Ändern ließe sich das ohne jegliche Kosten. Es müssten lediglich all jene Gesetze und Verordnungen zusammengestrichen werden, die sich als unwirksam und die Falschen treffend herausgestellt haben. Nur wenige Tierarten bedürfen wirklich eines strengen Schutzes. Vermindern sie, weil nicht mehr verfolgt, ihre Scheu, kommen die meisten mit den Verhältnissen in der modernen Welt erstaunlich gut zurecht. Seeadler oder Fischadler können auch in Städten brüten. Sie tun das in militärischen Übungsgebieten, wo scharf geschossen wird, aber nicht auf sie. Schleiereulen nisten in Kirchtürmen, sofern diese nicht vergittert werden, und halten das ohrenbetäubende Dröhnen der Glocken aus; sogar als winzige Nestlinge, als die sie aus den Eiern schlüpfen.

„Wir brauchen dringend wieder einen besseren Zugang zur Natur, und keineswegs noch mehr Einschränkungen.“

Wir brauchen dringend wieder einen besseren Zugang zur Natur, und keineswegs noch mehr Einschränkungen.
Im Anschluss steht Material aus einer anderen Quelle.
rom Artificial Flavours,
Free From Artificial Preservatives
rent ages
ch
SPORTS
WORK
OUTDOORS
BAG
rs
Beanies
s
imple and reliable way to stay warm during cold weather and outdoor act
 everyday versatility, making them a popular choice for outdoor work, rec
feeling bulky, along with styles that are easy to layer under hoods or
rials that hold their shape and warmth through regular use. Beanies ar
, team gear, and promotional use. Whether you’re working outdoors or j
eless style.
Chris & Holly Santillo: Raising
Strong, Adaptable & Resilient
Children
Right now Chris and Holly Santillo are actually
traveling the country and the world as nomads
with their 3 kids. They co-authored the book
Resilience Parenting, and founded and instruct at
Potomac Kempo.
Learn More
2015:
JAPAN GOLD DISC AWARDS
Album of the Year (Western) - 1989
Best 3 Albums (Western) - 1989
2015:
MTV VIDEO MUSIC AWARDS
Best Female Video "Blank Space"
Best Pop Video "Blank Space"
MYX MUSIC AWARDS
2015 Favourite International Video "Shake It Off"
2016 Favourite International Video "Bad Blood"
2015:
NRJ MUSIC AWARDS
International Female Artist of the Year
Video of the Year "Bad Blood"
Nur dann werden zunehmend größeren Zahlen von Menschen Wert und Schönheit der Natur bewusst. Dann steigen die Chancen, dass das getan wird, was zur Erhaltung und Förderung führt, nämlich die Abwägung, was uns dieser oder jener Ertrag „wert“ ist oder kosten darf.
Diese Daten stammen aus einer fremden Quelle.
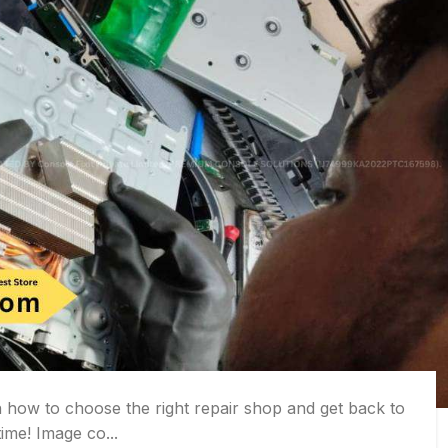
how to choose the right repair shop and get back to
ime! Image co...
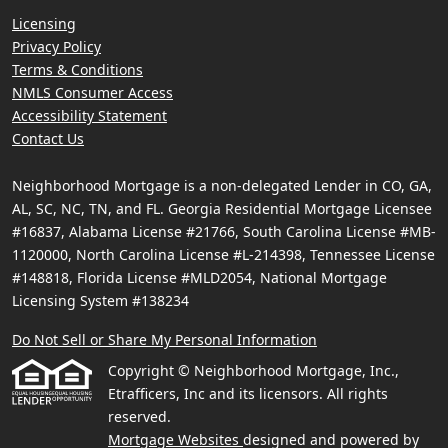
Licensing
Privacy Policy
Terms & Conditions
NMLS Consumer Access
Accessibility Statement
Contact Us
Neighborhood Mortgage is a non-delegated Lender in CO, GA,
AL, SC, NC, TN, and FL. Georgia Residential Mortgage Licensee
#16837, Alabama License #21766, South Carolina License #MB-
1120000, North Carolina License #L-214398, Tennessee License
#148818, Florida License #MLD2054, National Mortgage
Licensing System #138234
Do Not Sell or Share My Personal Information
Copyright © Neighborhood Mortgage, Inc.,
Etrafficers, Inc and its licensors. All rights
reserved.
Mortgage Websites
designed and powered by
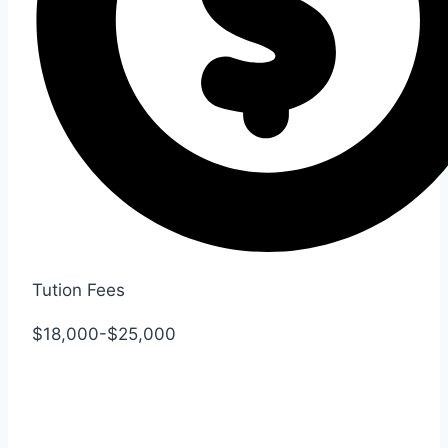
Tution Fees
$18,000-$25,000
Spektakuläre Comebacks beweisen, dass es geht. In Deutschland leben inzwischen so viele Biber wie seit Jahrhunderten nicht mehr. Allein der in Bayern lebende Teil des mitteleuropäischen Biberbestandes dürfte inzwischen über 25.000 Tiere umfassen. Wir haben wieder Wölfe im Land und mehr Adler in Ostdeutschland als in jedem anderen europäischen Land vergleichbarer Größe. Nicht alles, was frei lebende Tiere tun oder wild wachsende Pflanzen verursachen, wird gleich als „Schaden“ eingestuft. Wir sind auf dem Weg zu besseren Abwägungen; nicht zuletzt auch, weil wir uns das leisten können.
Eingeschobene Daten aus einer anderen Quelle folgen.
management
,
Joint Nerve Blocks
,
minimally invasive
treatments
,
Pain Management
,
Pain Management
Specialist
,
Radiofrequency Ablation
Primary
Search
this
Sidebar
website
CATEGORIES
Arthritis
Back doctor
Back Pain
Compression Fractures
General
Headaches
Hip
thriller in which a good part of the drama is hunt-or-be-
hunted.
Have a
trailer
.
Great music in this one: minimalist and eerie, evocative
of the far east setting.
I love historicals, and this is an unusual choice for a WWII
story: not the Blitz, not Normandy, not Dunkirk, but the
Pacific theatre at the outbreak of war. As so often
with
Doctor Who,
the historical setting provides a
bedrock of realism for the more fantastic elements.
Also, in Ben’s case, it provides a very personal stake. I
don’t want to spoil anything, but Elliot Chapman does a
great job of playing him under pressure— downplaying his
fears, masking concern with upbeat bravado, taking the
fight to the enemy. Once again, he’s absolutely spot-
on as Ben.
Die Naturschutzverordnungen und Artenschutzbestimmungen sollten uns verstärkt an die Natur heranführen und nicht von ihr fernhalten. Diese Forderung schließt auch die Sperrschilder auf dem Land ein. Sie gehören weg und ersetzt durch ein wechselseitig rücksichtsvolles Verhalten. Denn Stadt und Land stehen in einer Symbiose zueinander. Sie muss für beide Seiten von Vorteil sein. Dann wird sie Bestand haben.